Your task:
Please return every record exactly as written, leaving out the pictures.

Available data:

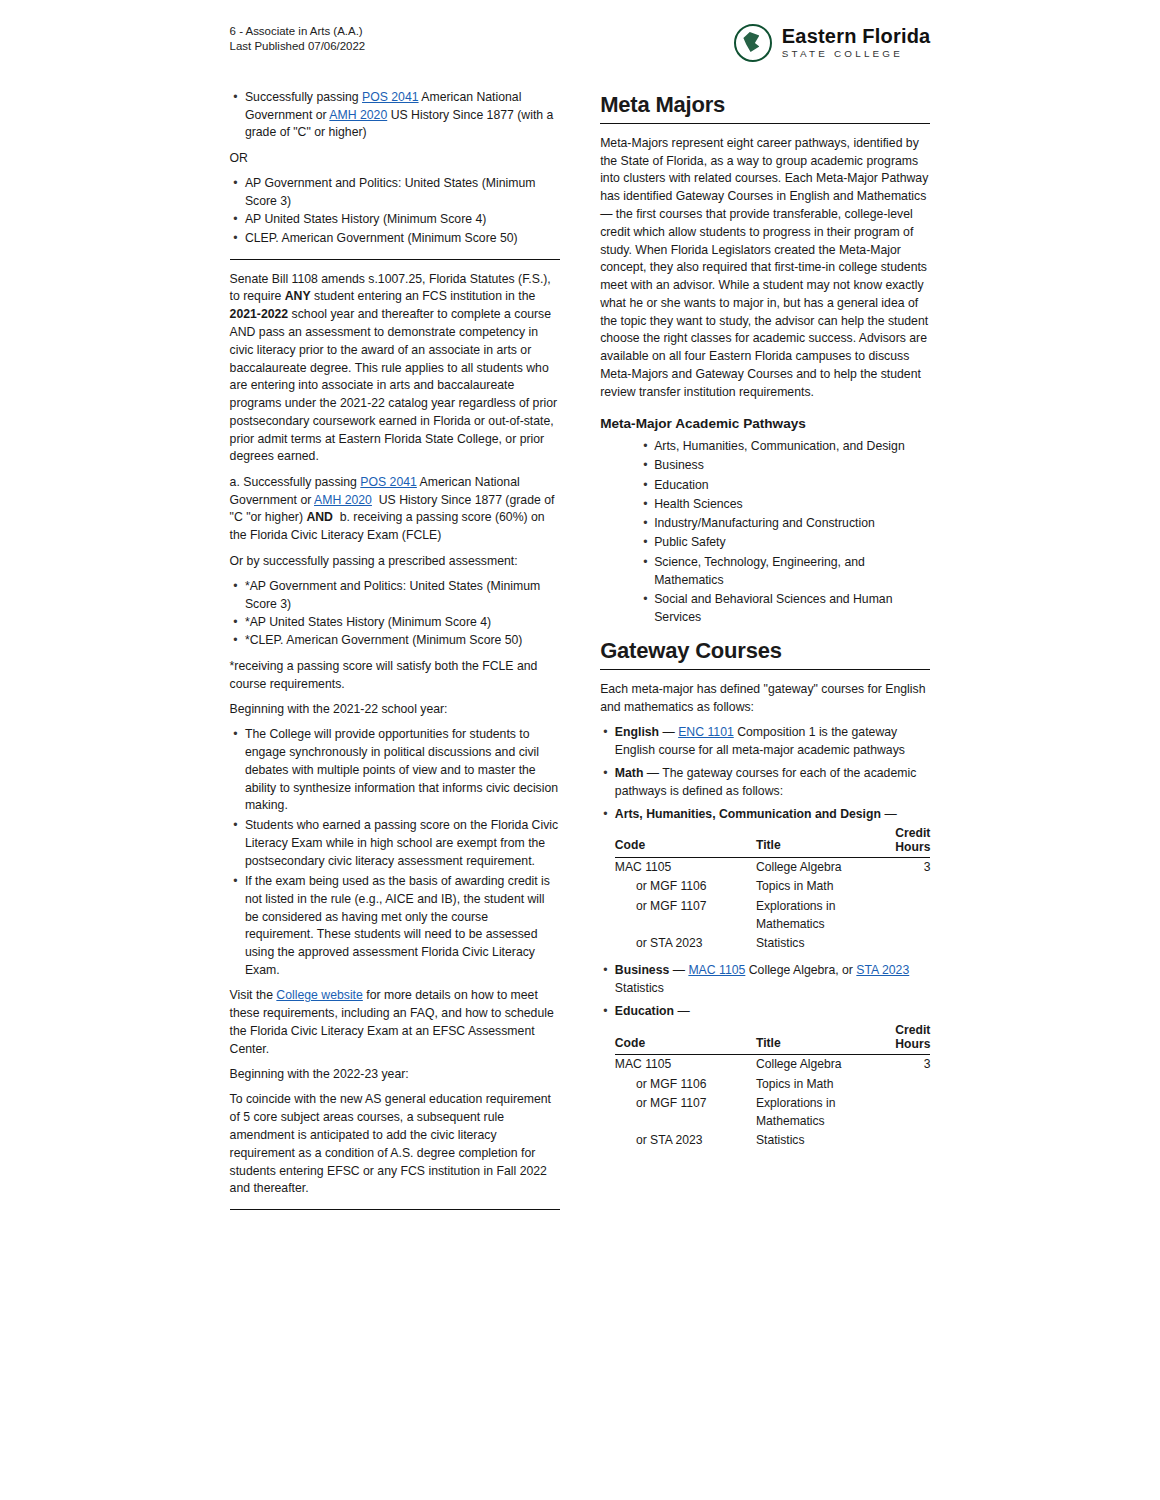6 - Associate in Arts (A.A.)
Last Published 07/06/2022
Eastern Florida
STATE COLLEGE
Successfully passing POS 2041 American National Government or AMH 2020 US History Since 1877 (with a grade of "C" or higher)
OR
AP Government and Politics: United States (Minimum Score 3)
AP United States History (Minimum Score 4)
CLEP. American Government (Minimum Score 50)
Senate Bill 1108 amends s.1007.25, Florida Statutes (F.S.), to require ANY student entering an FCS institution in the 2021-2022 school year and thereafter to complete a course AND pass an assessment to demonstrate competency in civic literacy prior to the award of an associate in arts or baccalaureate degree. This rule applies to all students who are entering into associate in arts and baccalaureate programs under the 2021-22 catalog year regardless of prior postsecondary coursework earned in Florida or out-of-state, prior admit terms at Eastern Florida State College, or prior degrees earned.
a. Successfully passing POS 2041 American National Government or AMH 2020 US History Since 1877 (grade of "C "or higher) AND b. receiving a passing score (60%) on the Florida Civic Literacy Exam (FCLE)
Or by successfully passing a prescribed assessment:
*AP Government and Politics: United States (Minimum Score 3)
*AP United States History (Minimum Score 4)
*CLEP. American Government (Minimum Score 50)
*receiving a passing score will satisfy both the FCLE and course requirements.
Beginning with the 2021-22 school year:
The College will provide opportunities for students to engage synchronously in political discussions and civil debates with multiple points of view and to master the ability to synthesize information that informs civic decision making.
Students who earned a passing score on the Florida Civic Literacy Exam while in high school are exempt from the postsecondary civic literacy assessment requirement.
If the exam being used as the basis of awarding credit is not listed in the rule (e.g., AICE and IB), the student will be considered as having met only the course requirement. These students will need to be assessed using the approved assessment Florida Civic Literacy Exam.
Visit the College website for more details on how to meet these requirements, including an FAQ, and how to schedule the Florida Civic Literacy Exam at an EFSC Assessment Center.
Beginning with the 2022-23 year:
To coincide with the new AS general education requirement of 5 core subject areas courses, a subsequent rule amendment is anticipated to add the civic literacy requirement as a condition of A.S. degree completion for students entering EFSC or any FCS institution in Fall 2022 and thereafter.
Meta Majors
Meta-Majors represent eight career pathways, identified by the State of Florida, as a way to group academic programs into clusters with related courses. Each Meta-Major Pathway has identified Gateway Courses in English and Mathematics — the first courses that provide transferable, college-level credit which allow students to progress in their program of study. When Florida Legislators created the Meta-Major concept, they also required that first-time-in college students meet with an advisor. While a student may not know exactly what he or she wants to major in, but has a general idea of the topic they want to study, the advisor can help the student choose the right classes for academic success. Advisors are available on all four Eastern Florida campuses to discuss Meta-Majors and Gateway Courses and to help the student review transfer institution requirements.
Meta-Major Academic Pathways
Arts, Humanities, Communication, and Design
Business
Education
Health Sciences
Industry/Manufacturing and Construction
Public Safety
Science, Technology, Engineering, and Mathematics
Social and Behavioral Sciences and Human Services
Gateway Courses
Each meta-major has defined "gateway" courses for English and mathematics as follows:
English — ENC 1101 Composition 1 is the gateway English course for all meta-major academic pathways
Math — The gateway courses for each of the academic pathways is defined as follows:
Arts, Humanities, Communication and Design —
| Code | Title | Credit Hours |
| --- | --- | --- |
| MAC 1105 | College Algebra | 3 |
| or MGF 1106 | Topics in Math | |
| or MGF 1107 | Explorations in Mathematics | |
| or STA 2023 | Statistics | |
Business — MAC 1105 College Algebra, or STA 2023 Statistics
Education —
| Code | Title | Credit Hours |
| --- | --- | --- |
| MAC 1105 | College Algebra | 3 |
| or MGF 1106 | Topics in Math | |
| or MGF 1107 | Explorations in Mathematics | |
| or STA 2023 | Statistics | |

Solved exercise:
6 - Associate in Arts (A.A.)
Last Published 07/06/2022
Eastern Florida
STATE COLLEGE
Successfully passing POS 2041 American National Government or AMH 2020 US History Since 1877 (with a grade of "C" or higher)
OR
AP Government and Politics: United States (Minimum Score 3)
AP United States History (Minimum Score 4)
CLEP. American Government (Minimum Score 50)
Senate Bill 1108 amends s.1007.25, Florida Statutes (F.S.), to require ANY student entering an FCS institution in the 2021-2022 school year and thereafter to complete a course AND pass an assessment to demonstrate competency in civic literacy prior to the award of an associate in arts or baccalaureate degree. This rule applies to all students who are entering into associate in arts and baccalaureate programs under the 2021-22 catalog year regardless of prior postsecondary coursework earned in Florida or out-of-state, prior admit terms at Eastern Florida State College, or prior degrees earned.
a. Successfully passing POS 2041 American National Government or AMH 2020 US History Since 1877 (grade of "C "or higher) AND b. receiving a passing score (60%) on the Florida Civic Literacy Exam (FCLE)
Or by successfully passing a prescribed assessment:
*AP Government and Politics: United States (Minimum Score 3)
*AP United States History (Minimum Score 4)
*CLEP. American Government (Minimum Score 50)
*receiving a passing score will satisfy both the FCLE and course requirements.
Beginning with the 2021-22 school year:
The College will provide opportunities for students to engage synchronously in political discussions and civil debates with multiple points of view and to master the ability to synthesize information that informs civic decision making.
Students who earned a passing score on the Florida Civic Literacy Exam while in high school are exempt from the postsecondary civic literacy assessment requirement.
If the exam being used as the basis of awarding credit is not listed in the rule (e.g., AICE and IB), the student will be considered as having met only the course requirement. These students will need to be assessed using the approved assessment Florida Civic Literacy Exam.
Visit the College website for more details on how to meet these requirements, including an FAQ, and how to schedule the Florida Civic Literacy Exam at an EFSC Assessment Center.
Beginning with the 2022-23 year:
To coincide with the new AS general education requirement of 5 core subject areas courses, a subsequent rule amendment is anticipated to add the civic literacy requirement as a condition of A.S. degree completion for students entering EFSC or any FCS institution in Fall 2022 and thereafter.
Meta Majors
Meta-Majors represent eight career pathways, identified by the State of Florida, as a way to group academic programs into clusters with related courses. Each Meta-Major Pathway has identified Gateway Courses in English and Mathematics — the first courses that provide transferable, college-level credit which allow students to progress in their program of study. When Florida Legislators created the Meta-Major concept, they also required that first-time-in college students meet with an advisor. While a student may not know exactly what he or she wants to major in, but has a general idea of the topic they want to study, the advisor can help the student choose the right classes for academic success. Advisors are available on all four Eastern Florida campuses to discuss Meta-Majors and Gateway Courses and to help the student review transfer institution requirements.
Meta-Major Academic Pathways
Arts, Humanities, Communication, and Design
Business
Education
Health Sciences
Industry/Manufacturing and Construction
Public Safety
Science, Technology, Engineering, and Mathematics
Social and Behavioral Sciences and Human Services
Gateway Courses
Each meta-major has defined "gateway" courses for English and mathematics as follows:
English — ENC 1101 Composition 1 is the gateway English course for all meta-major academic pathways
Math — The gateway courses for each of the academic pathways is defined as follows:
Arts, Humanities, Communication and Design —
| Code | Title | Credit Hours |
| --- | --- | --- |
| MAC 1105 | College Algebra | 3 |
| or MGF 1106 | Topics in Math | |
| or MGF 1107 | Explorations in Mathematics | |
| or STA 2023 | Statistics | |
Business — MAC 1105 College Algebra, or STA 2023 Statistics
Education —
| Code | Title | Credit Hours |
| --- | --- | --- |
| MAC 1105 | College Algebra | 3 |
| or MGF 1106 | Topics in Math | |
| or MGF 1107 | Explorations in Mathematics | |
| or STA 2023 | Statistics | |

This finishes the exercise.